What the exercise asks – Please continue the text on end-of-life care for residents, starting after its last sentence. Leave the data that follows it alone.

Text shown –
────
Providing decent end-of-life care is more than determining if a resident is DNR or full code. It includes recognizing that someone may be nearing the end of life, referring him or her to hospice while they’re most able to benefit from it, communicating regularly with the resident and their family about their needs, and treating the dying person, their remains and their belongings with respect.

Impact on families

Incidents such as the one above reflect poorly on the organization, even if family members don’t realize that it could have been averted with proper staff training. We often hear how important it is to make a good first impression, but as community institutions relying on reputation and referrals, it’s also essential to make a good last impression.

I’ve heard family members comment that they hadn’t always been pleased with the care at the home but they felt that their mother’s death had been handled with great respect. They left with a feeling of overall satisfaction.

Other families had been reasonably satisfied all along, but departed from the facility in shocked dismay at the end of their parent’s life at the poor communication, insufficient pain management and casual disregard for the belongings of the deceased.

Resident impact

Residents are closely observing how their neighbors’ deaths are handled because they know that this is how they will be treated when their time comes. Based on my experience, the things they find most disturbing are inadequate pain management, unacknowledged deaths and seeing the belongings of their friends removed in clear plastic garbage bags rather than in labeled boxes. They find it most comforting when they see that patients are referred to hospice, surrounded by loved ones, sleeping calmly through the night and when there’s a discussion of the loss among the residents, staff and chaplaincy.
────
Record set –
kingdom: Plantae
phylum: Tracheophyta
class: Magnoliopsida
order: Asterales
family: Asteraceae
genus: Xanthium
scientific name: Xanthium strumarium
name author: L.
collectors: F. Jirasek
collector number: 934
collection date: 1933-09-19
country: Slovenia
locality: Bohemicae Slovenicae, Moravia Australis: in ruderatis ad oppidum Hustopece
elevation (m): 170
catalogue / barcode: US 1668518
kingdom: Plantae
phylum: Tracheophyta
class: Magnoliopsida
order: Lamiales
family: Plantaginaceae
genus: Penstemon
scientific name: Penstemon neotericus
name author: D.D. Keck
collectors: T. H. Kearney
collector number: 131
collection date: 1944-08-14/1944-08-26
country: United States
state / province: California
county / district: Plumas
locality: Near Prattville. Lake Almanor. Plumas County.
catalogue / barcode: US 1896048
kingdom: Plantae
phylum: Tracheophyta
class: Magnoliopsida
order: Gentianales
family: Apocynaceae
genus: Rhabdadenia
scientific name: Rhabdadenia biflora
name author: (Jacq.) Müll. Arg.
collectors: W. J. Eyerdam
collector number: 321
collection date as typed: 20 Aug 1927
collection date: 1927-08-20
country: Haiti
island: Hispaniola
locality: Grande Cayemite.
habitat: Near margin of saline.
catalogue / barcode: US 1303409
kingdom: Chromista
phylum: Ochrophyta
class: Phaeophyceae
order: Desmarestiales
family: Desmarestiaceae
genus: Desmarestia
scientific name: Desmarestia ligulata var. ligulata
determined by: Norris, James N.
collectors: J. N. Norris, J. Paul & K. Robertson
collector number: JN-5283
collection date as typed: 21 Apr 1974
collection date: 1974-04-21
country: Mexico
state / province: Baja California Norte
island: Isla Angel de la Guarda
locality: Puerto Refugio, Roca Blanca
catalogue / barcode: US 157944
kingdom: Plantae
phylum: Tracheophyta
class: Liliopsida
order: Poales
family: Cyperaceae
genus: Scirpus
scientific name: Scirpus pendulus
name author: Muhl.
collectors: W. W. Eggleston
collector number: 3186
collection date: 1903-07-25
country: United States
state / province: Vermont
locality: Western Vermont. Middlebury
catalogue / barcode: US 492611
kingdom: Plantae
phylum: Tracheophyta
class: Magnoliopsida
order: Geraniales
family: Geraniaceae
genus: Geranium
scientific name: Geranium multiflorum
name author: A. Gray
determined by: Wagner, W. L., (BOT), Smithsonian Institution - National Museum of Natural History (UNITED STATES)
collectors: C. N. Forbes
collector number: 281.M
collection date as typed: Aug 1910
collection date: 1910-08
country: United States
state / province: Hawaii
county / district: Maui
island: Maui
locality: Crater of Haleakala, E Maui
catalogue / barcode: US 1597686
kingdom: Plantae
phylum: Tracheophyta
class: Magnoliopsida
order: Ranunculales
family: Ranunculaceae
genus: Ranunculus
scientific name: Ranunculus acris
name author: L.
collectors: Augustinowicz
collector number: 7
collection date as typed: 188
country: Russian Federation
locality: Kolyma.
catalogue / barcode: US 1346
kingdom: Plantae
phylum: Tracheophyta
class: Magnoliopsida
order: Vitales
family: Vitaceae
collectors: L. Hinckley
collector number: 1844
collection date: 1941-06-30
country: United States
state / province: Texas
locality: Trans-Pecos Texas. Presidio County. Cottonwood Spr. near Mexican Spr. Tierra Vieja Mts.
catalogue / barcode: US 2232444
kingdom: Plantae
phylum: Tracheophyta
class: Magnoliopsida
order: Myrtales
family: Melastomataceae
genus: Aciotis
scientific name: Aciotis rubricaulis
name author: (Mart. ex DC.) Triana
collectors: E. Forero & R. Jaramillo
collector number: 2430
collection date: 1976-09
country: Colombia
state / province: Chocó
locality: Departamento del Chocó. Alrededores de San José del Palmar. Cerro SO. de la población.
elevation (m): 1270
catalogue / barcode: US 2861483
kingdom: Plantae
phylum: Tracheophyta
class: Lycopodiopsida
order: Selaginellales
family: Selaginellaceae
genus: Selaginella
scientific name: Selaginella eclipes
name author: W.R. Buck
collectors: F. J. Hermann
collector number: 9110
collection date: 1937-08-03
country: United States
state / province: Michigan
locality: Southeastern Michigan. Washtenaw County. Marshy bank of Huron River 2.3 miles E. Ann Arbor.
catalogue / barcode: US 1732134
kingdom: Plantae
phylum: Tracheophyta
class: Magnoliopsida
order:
────
Result for this exercise –
Staff impact

The ways in which facilities handle deaths can have a big impact on staff members as well. As I suggest in “Absenteeism and turnover? Death anxiety could be the cause,” lack of attention to the experience of staff members in handling loss can contribute to employee turnover.

For the entire article, visit:

The importance of leadership in creating good deaths in LTC

Aging Insider Article

3 thoughts on “The importance of leadership in creating good deaths in LTC”

  1. So…is this a criticism of whats seen as callous disregard by staff? The LTC facilities you describe always sound well staffed and amply resourced, or there seems to be time to pursue emotional concern. There is a popular growing trend in many other parts of the country where distant corporations are purchasing LTC homes. Their distal impersonal management encourages a pursuit for maximum profit, this resulting in at least staff reduction and often cheap supplies. The hands on staff barely have time for shift priorities and need to observe them if they want to keep their jobs and help support their own families. They appreciate the families offering spiritual and emotional support with dying residents. Sadly if there is no available support the resident often takes their last breath alone. Hospice staff too works according to schedule. They are not typically hand holders. I wish Mcknight’s News would sometimes comment on the daily operations and conditions occuring within these micro managed LTC facilities as they are a prevailing norm.

    Reply
    • Thanks for your thoughts, ImogenePillsbury. I wrote the piece to increase the recognition of the importance of these aspects of long-term care. I realize that facilities aren’t going to follow all my suggestions, but if a few places decide to use boxes rather than garbage bags for the belongings of the deceased or decide to improve the hospice referral process, that would be an improvement. As an individual, I can’t fix the dysfunctional healthcare system but perhaps I can offer some aspirational guidance that results in positive change.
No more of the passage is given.